Bei Hauptschöffen wird die Streichung nur für Sitzungen wirksam, die später als zwei Wochen nach dem Tag beginnen, an dem der Antrag bei der Schöffengeschäftsstelle eingeht. Ist einem Ersatzschöffen eine Mitteilung über seine Heranziehung zu einem bestimmten Sitzungstag bereits zugegangen, so wird seine Streichung erst nach Abschluß der an diesem Sitzungstag begonnenen Hauptverhandlung wirksam.
(4) Die Entscheidung ist nicht anfechtbar.


Zitat:
§ 53 GVG

(1) Ablehnungsgründe sind nur zu berücksichtigen, wenn sie innerhalb einer Woche, nachdem der beteiligte Schöffe von seiner Einberufung in Kenntnis gesetzt worden ist, von ihm geltend gemacht werden. Sind sie später entstanden oder bekannt geworden, so ist die Frist erst von diesem Zeitpunkt zu berechnen.
(2) Der Richter beim Amtsgericht entscheidet über das Gesuch nach Anhörung der Staatsanwaltschaft. Die Entscheidung ist nicht anfechtbar.


Zitat:
Gerichtsverfassungsgesetz (GVG)
§ 54 GVG
(1) Der Richter beim Amtsgericht kann einen Schöffen auf dessen Antrag wegen eingetretener Hinderungsgründe von der Dienstleistung an bestimmten Sitzungstagen entbinden. Ein Hinderungsgrund liegt vor, wenn der Schöffe an der Dienstleistung durch unabwendbare Umstände gehindert ist oder wenn ihm die Dienstleistung nicht zugemutet werden kann.
(2) Für die Heranziehung von Ersatzschöffen steht es der Verhinderung eines Schöffen gleich, wenn der Schöffe nicht erreichbar ist.

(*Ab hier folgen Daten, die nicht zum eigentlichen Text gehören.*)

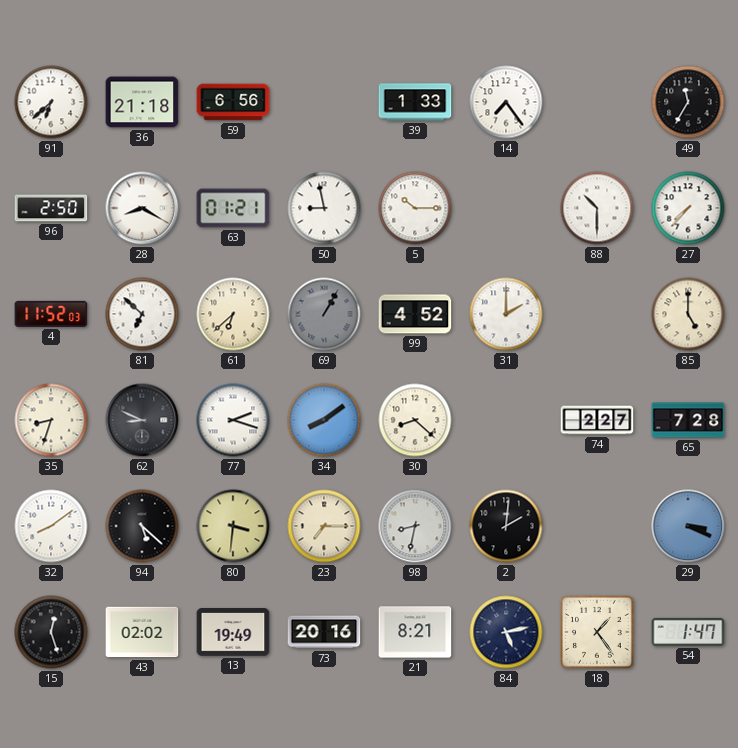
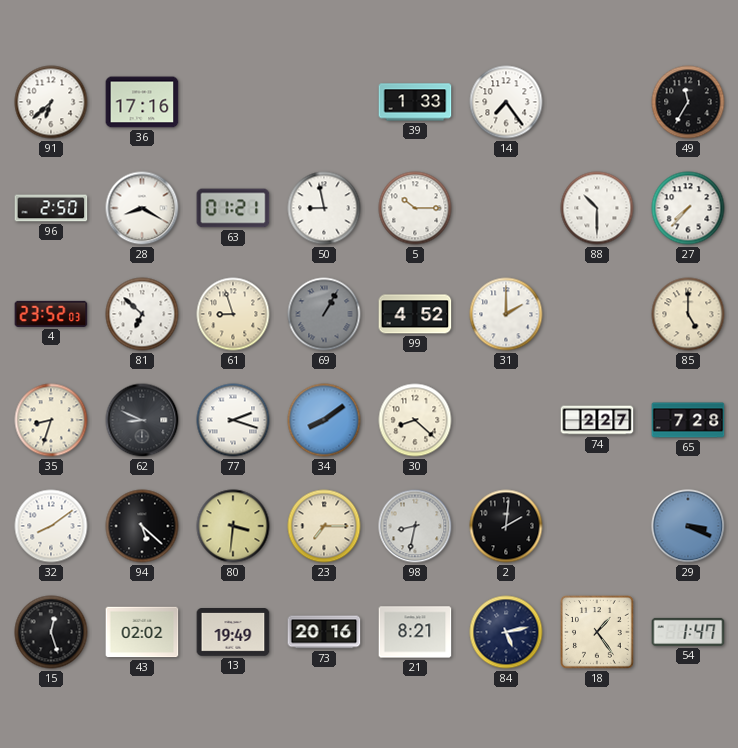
36: 21:18 -> 17:16
59: 6:56 -> none
4: 11:52 -> 23:52
61: 6:38 -> 8:57
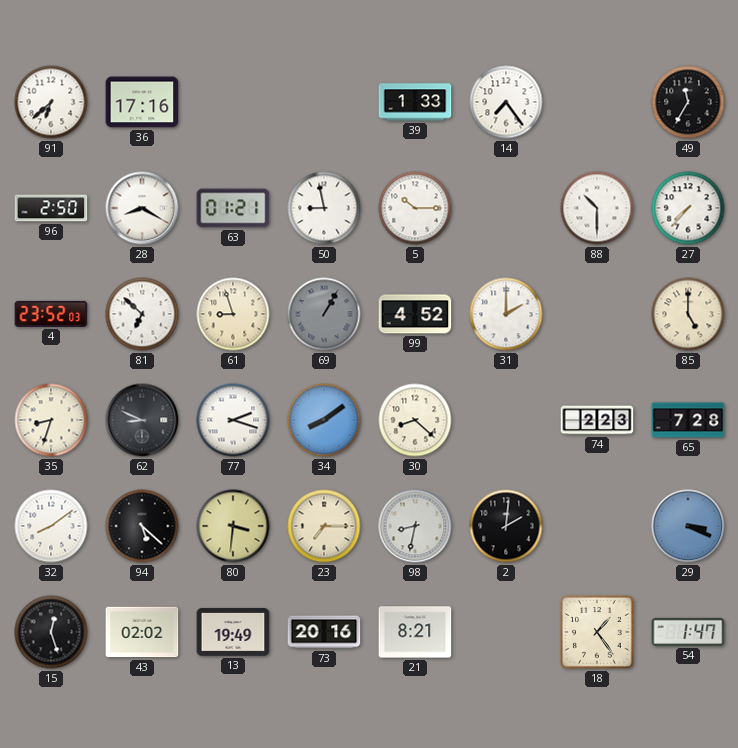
74: 2:27 -> 2:23
84: 5:13 -> none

Ein Schöffe, der sich zur Sitzung nicht einfindet und dessen Erscheinen ohne erhebliche Verzögerung ihres Beginns voraussichtlich nicht herbeigeführt werden kann, gilt als nicht erreichbar. Ein Ersatzschöffe ist auch dann als nicht erreichbar anzusehen, wenn seine Heranziehung eine Vertagung der Verhandlung oder eine erhebliche Verzögerung ihres Beginns notwendig machen würde. Die Entscheidung darüber, daß ein Schöffe nicht erreichbar ist, trifft der Richter beim Amtsgericht. § 56 bleibt unberührt.
(3) Die Entscheidung ist nicht anfechtbar. Der Antrag nach Absatz 1 und die Entscheidung sind aktenkundig zu machen.


Ich hoffe, ich konnte Ihnen einen Überblick verschaffen. Versuchen Sie das Gericht im Sinne dieser §§ mit fundierten Argumenten davon zu überzeugen, Sie von dem Amt zu entbinden.